Meglio il passaparola
Le persone non hanno bisogno di sapere tutto e subito, delle volte. Anzi, rivelarsi immediatamente può essere controproducente per la buona riuscita dell’intero progetto. A volte è meglio lasciar fare al passaparola. Grandi successi come Squid Game o La casa di carta, due serie tv distribuite da Netflix, sono diventate quelle che sono diventate perché chi le ha guardate le ha scoperte nell’esatto momento in cui le ha viste. E quindi ne ha parlato. E quindi si è lasciato coinvolgere. E quindi è diventato parte integrante del meccanismo comunicativo.
Christopher Nolan, con i suoi film, è sempre stato cauto. Ha mostrato il giusto. Un trailer, qualche immagine. E ha costruito le campagne promozionali sull’attesa. Sulla spasmodica voglia degli altri, dei fan più o meno occasionali, di vedere. Pensiamo, per esempio, a Oppenheimer. C’è un conto alla rovescia. E i numeri vanno indietro, rossi e accecanti, e si avvicinano alla data di uscita. Il riferimento, chiaramente, è voluto. Ma c’è anche l’intelligenza di non scoprire il fianco, di aspettare.
La verità, se è di una verità che abbiamo bisogno, è che seguire ciecamente quella che fino a poco tempo fa era la regola – trailer, poster, altro trailer, altro poster, clip, trailer finale, uscita; incrociamo le dita – non ha più molto senso. E così il mondo si è diviso: tra quelli che, come Disney e Marvel, ci tengono a riempire ogni spazio e ogni anfratto con frame, scorci e colori, e quelli – la minoranza – che invece fanno dell’assenza il proprio marchio di fabbrica.

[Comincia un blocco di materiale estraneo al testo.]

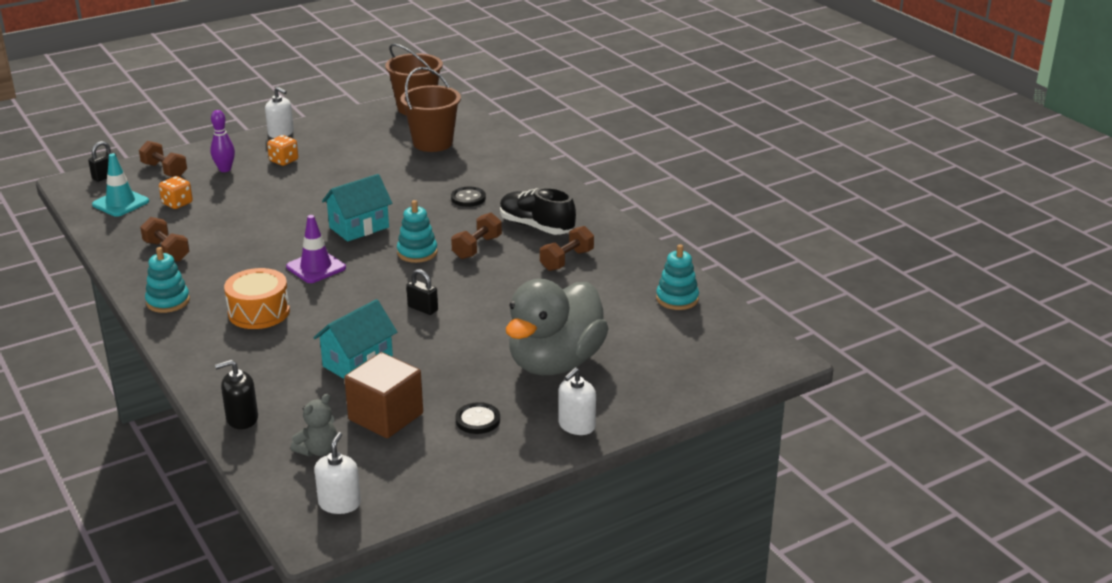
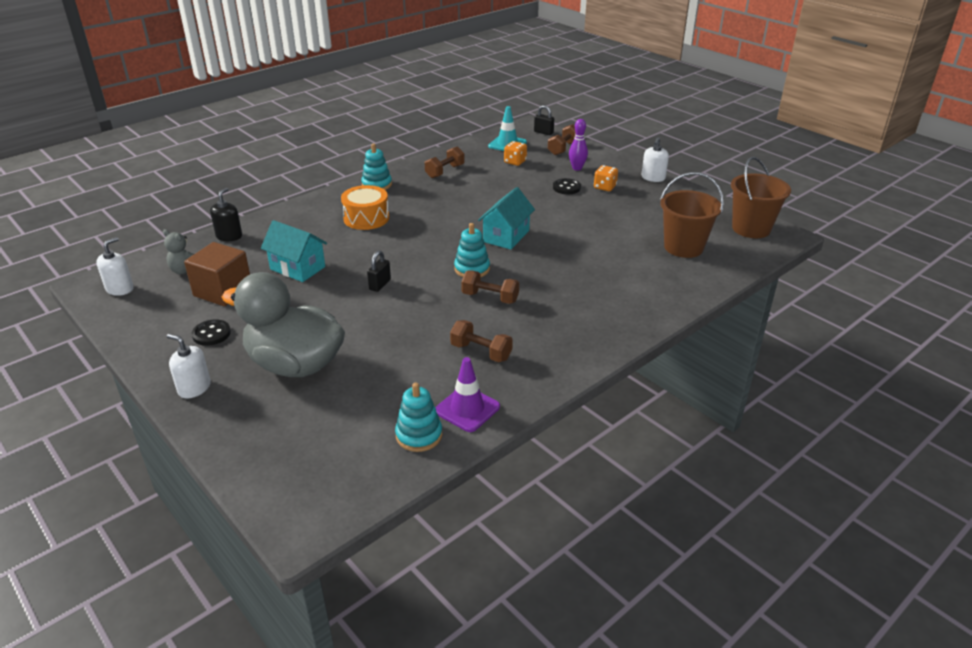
camera: 80 degrees right, 5 degrees up
black soap dispenser [215,360,258,429] -> black soap dispenser turned 45 degrees clockwise [210,188,242,241]
purple traffic cone [286,215,346,283] -> purple traffic cone moved to [435,357,500,432]
white soap dispenser [314,432,361,514] -> white soap dispenser turned 60 degrees counterclockwise [96,237,134,296]
turquoise house [322,174,392,242] -> turquoise house turned 75 degrees clockwise [478,187,535,249]
black button [451,187,486,207] -> black button moved to [553,178,581,194]
black shoe [500,187,576,235] -> none

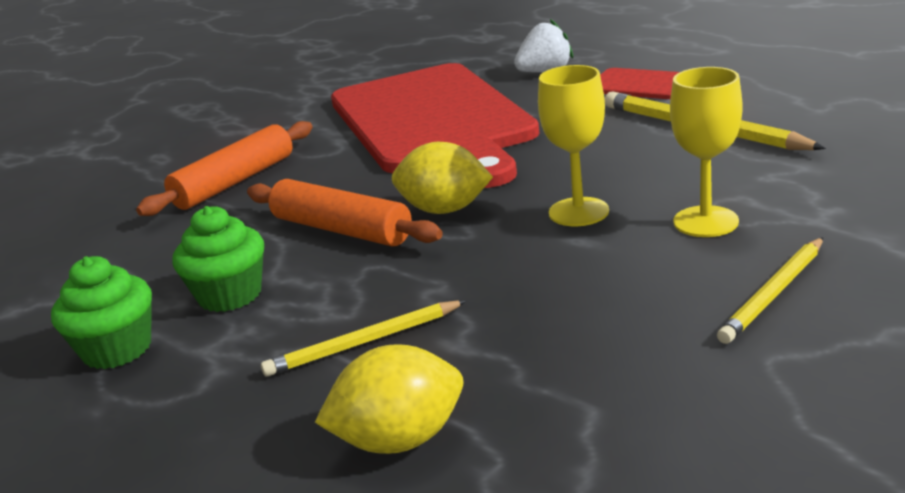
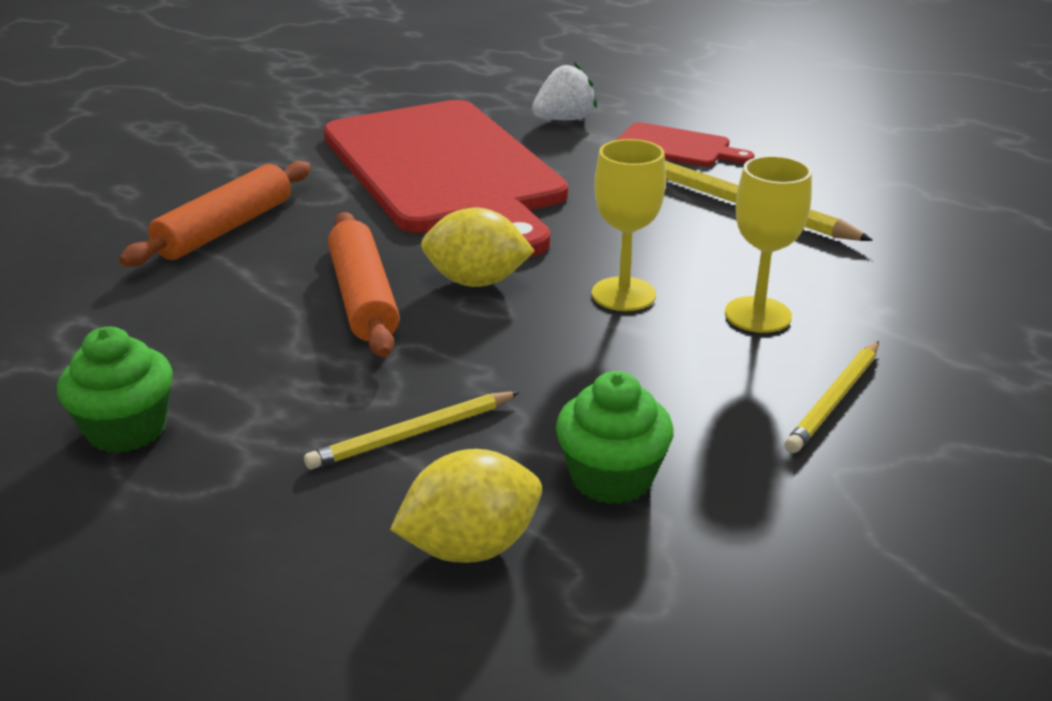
camera: 10 degrees left, 5 degrees up
green cupcake [172,206,264,312] -> green cupcake moved to [556,371,674,504]
orange rolling pin [247,179,443,247] -> orange rolling pin turned 45 degrees clockwise [328,212,400,358]

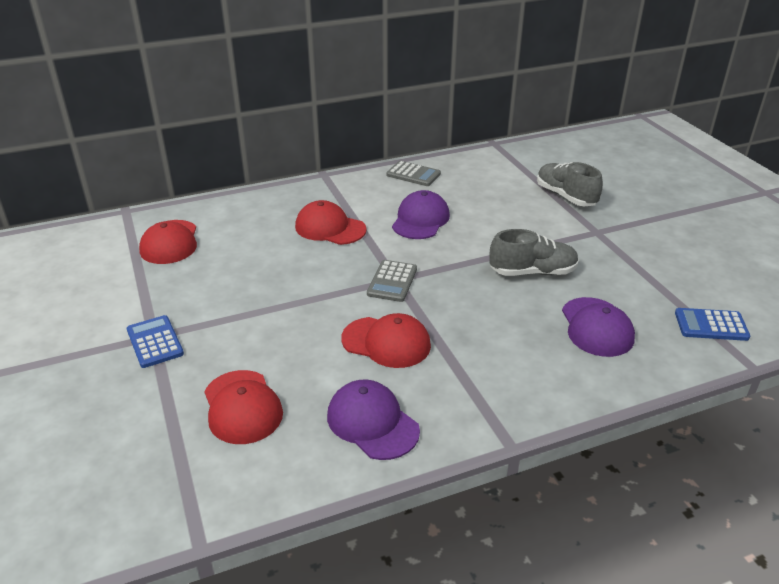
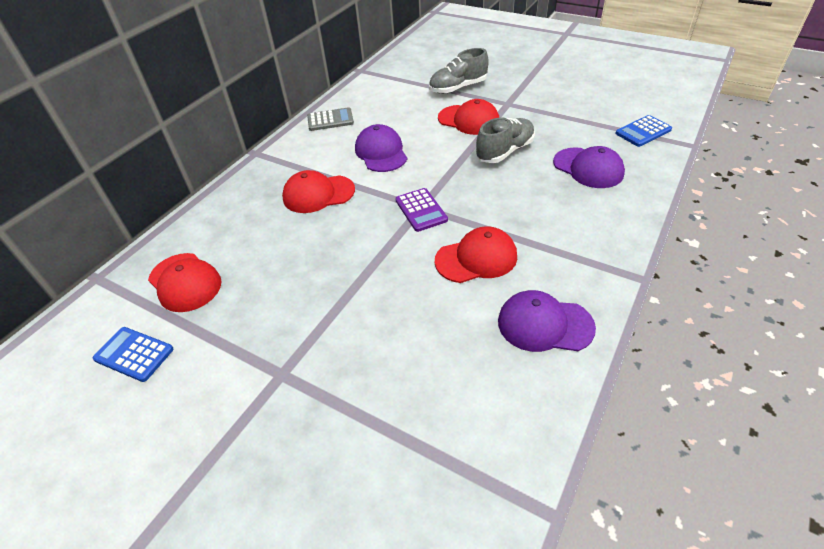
camera: 35 degrees left, 10 degrees up
blue calculator [127,315,184,368] -> blue calculator moved to [93,327,173,382]
red cap [204,370,283,444] -> red cap moved to [438,99,499,135]
grey calculator [367,260,417,302] -> purple calculator [395,188,448,232]
grey shoe [537,162,603,206] -> grey shoe turned 45 degrees counterclockwise [429,48,489,94]

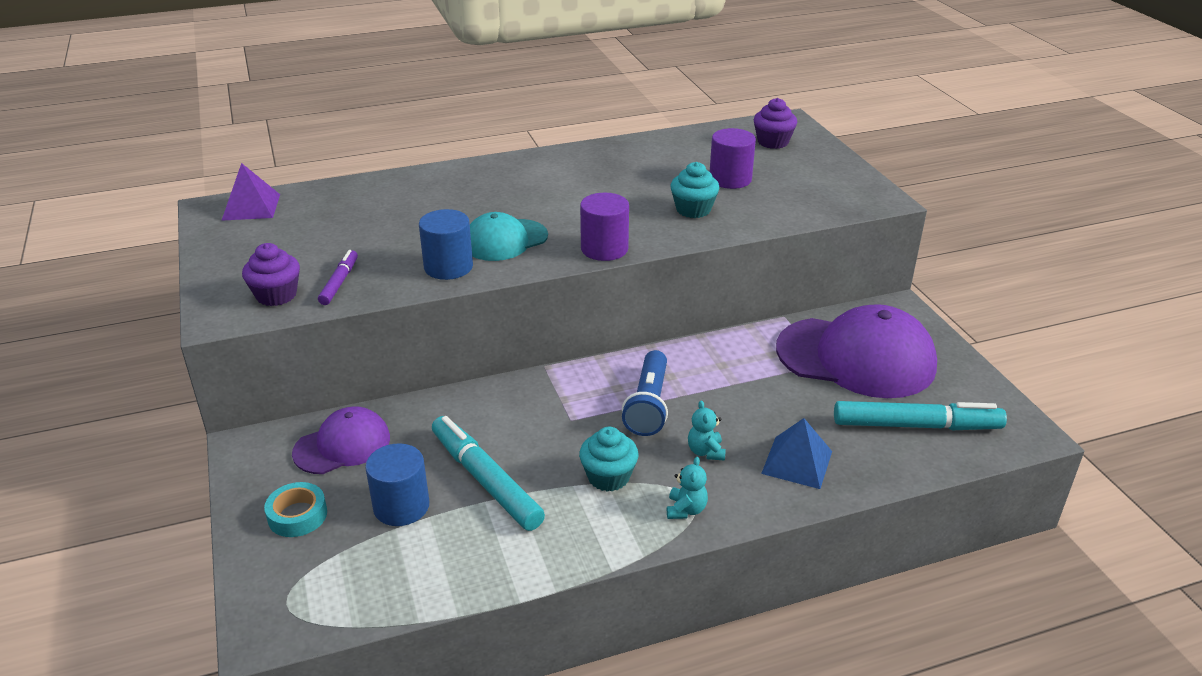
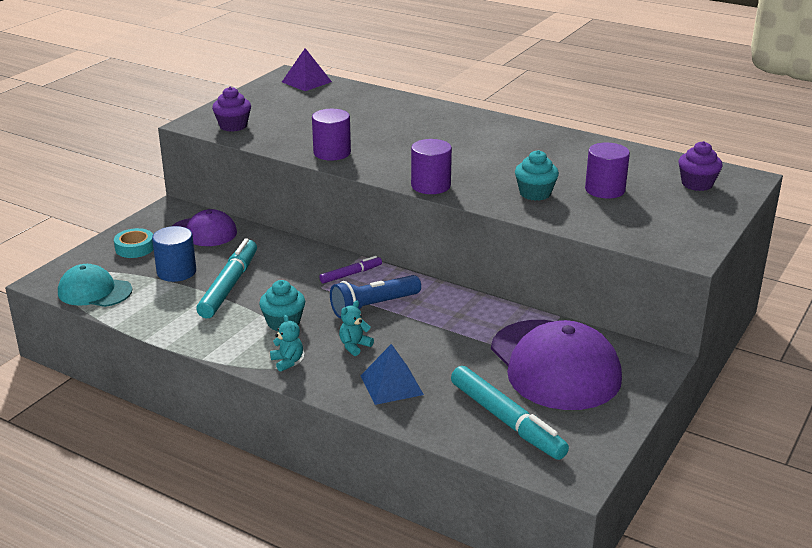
camera: 50 degrees right, 5 degrees down
purple marker [318,250,358,305] -> purple marker moved to [319,256,382,284]
blue cylinder [419,209,473,280] -> purple cylinder [312,109,351,161]
turquoise cap [470,212,548,261] -> turquoise cap moved to [58,264,132,307]
turquoise teddy bear [667,457,708,519] -> turquoise teddy bear turned 90 degrees counterclockwise [270,315,303,372]

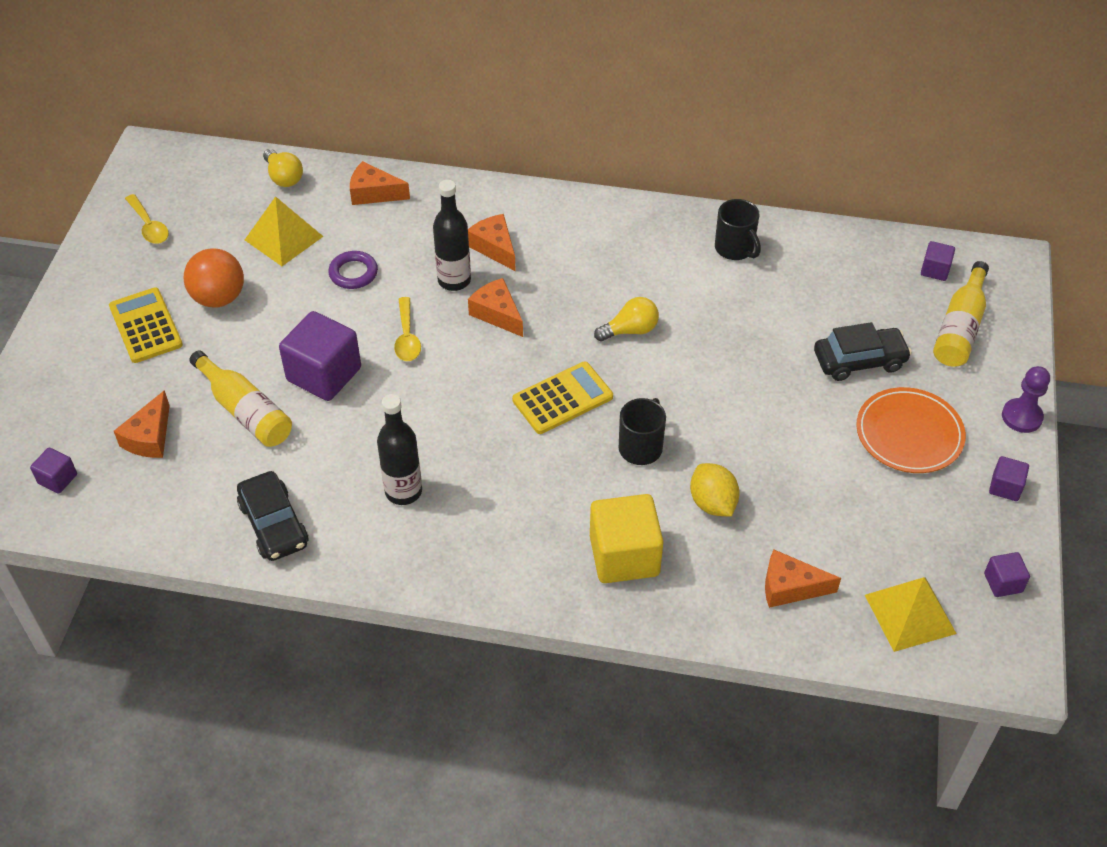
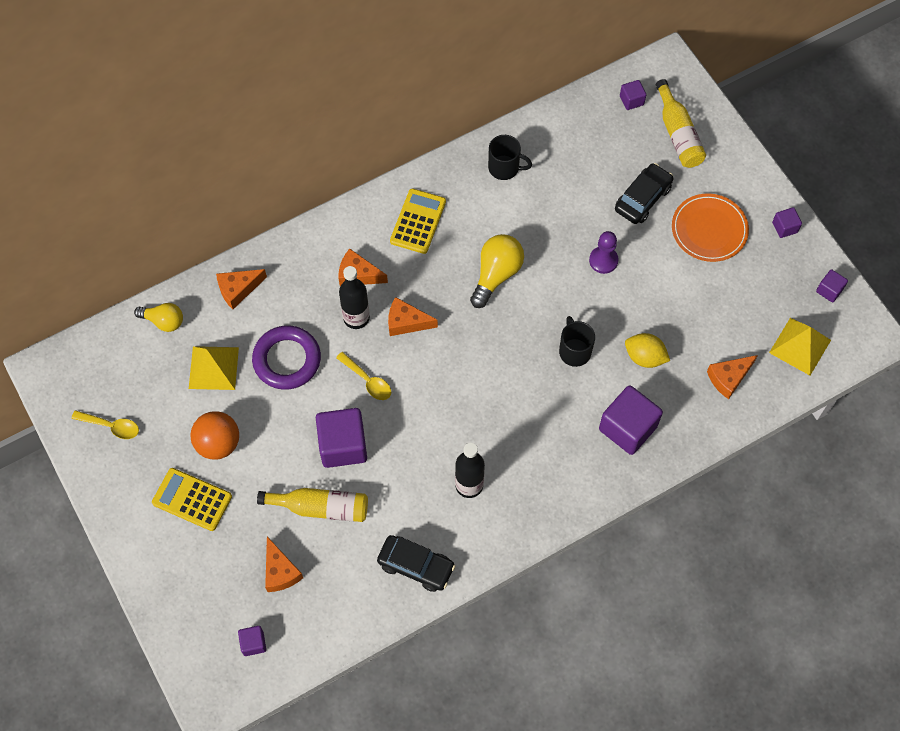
camera: 40 degrees left, 15 degrees up
purple ring [328,251,378,289] -> purple ring [252,325,321,390], size x1.71
yellow calculator [512,361,613,434] -> yellow calculator moved to [390,189,446,254]
yellow cube [590,494,664,583] -> purple cube [599,385,663,455]
yellow light bulb [594,297,659,341] -> yellow light bulb [470,234,524,308], size x1.52
purple pawn [1002,366,1050,433] -> purple pawn moved to [589,231,619,274]

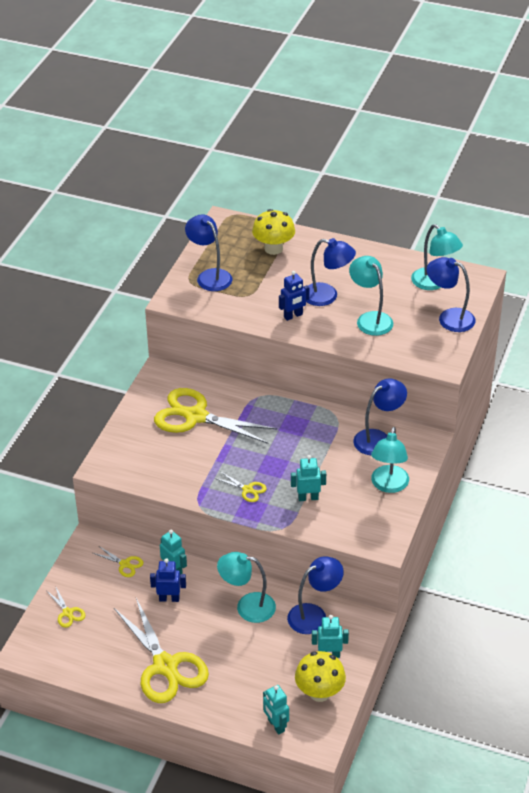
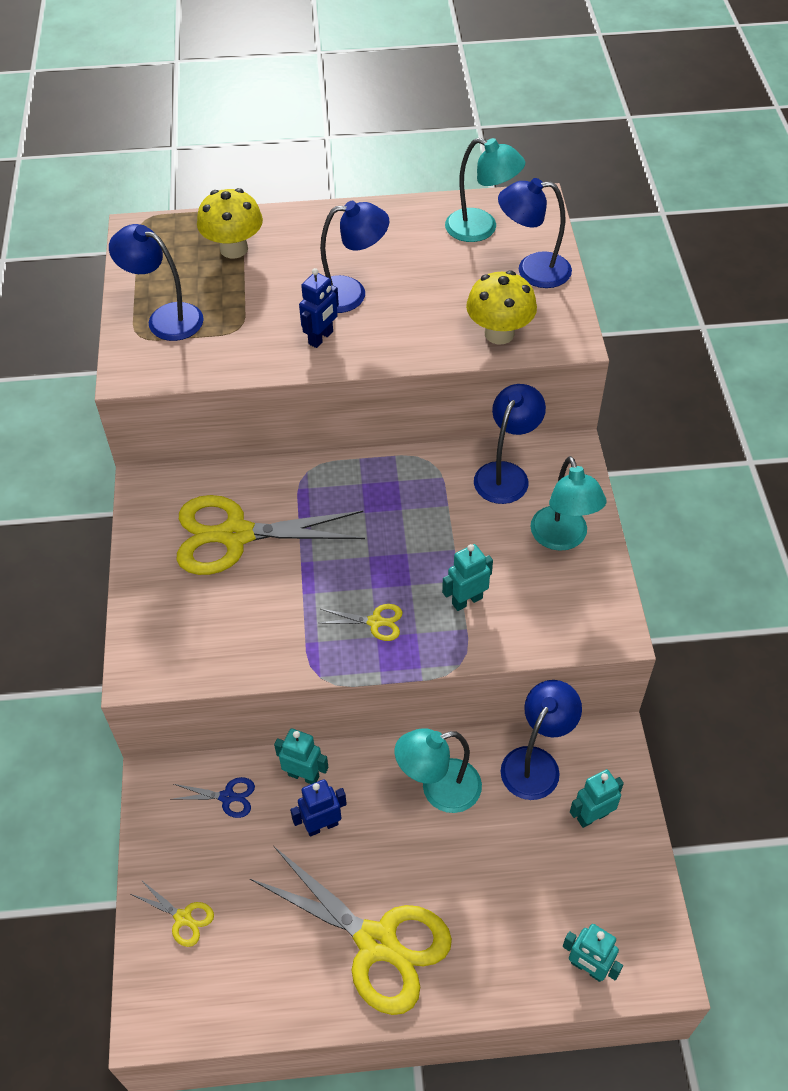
camera: 25 degrees left, 10 degrees up
yellow scissors [93,546,144,577] -> blue scissors [170,777,255,818]
yellow mushroom [295,651,346,702] -> yellow mushroom moved to [466,271,537,344]
turquoise lamp [349,256,393,336] -> none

Mi si nota di più se. Nanni Moretti, ancora una volta, ci aveva visto giusto. Il cinema, dopotutto, resta una magia – lo dicevamo prima. E una magia, spesso, è un’illusione. Ed è dunque importante cominciare a giocare con il pubblico prima, molto prima dell’uscita di un film. L’esperienza non deve limitarsi alle quattro pareti di una sala, al grande schermo, al boato degli altoparlanti. Deve entrare prepotentemente nella vita e nella quotidianità, e deve farsi notare. Con i botti, a volte. O in punta di piedi, altre.
Il grande ritorno di Hayao Miyazaki, dopo dieci anni dal suo ultimo film, non ha bisogno di festeggiamenti o fuochi d’artificio. L’evento è iniziato con la sua decisione di lavorare a una nuova opera. E Toshio Suzuki, uno che è sempre stato attento a tutto, ai poster, ai loro colori, alle date di uscita, agli slot e al target, lo sa bene. Fare film è come giocare a scacchi: le mosse vanno previste con largo, larghissimo anticipo.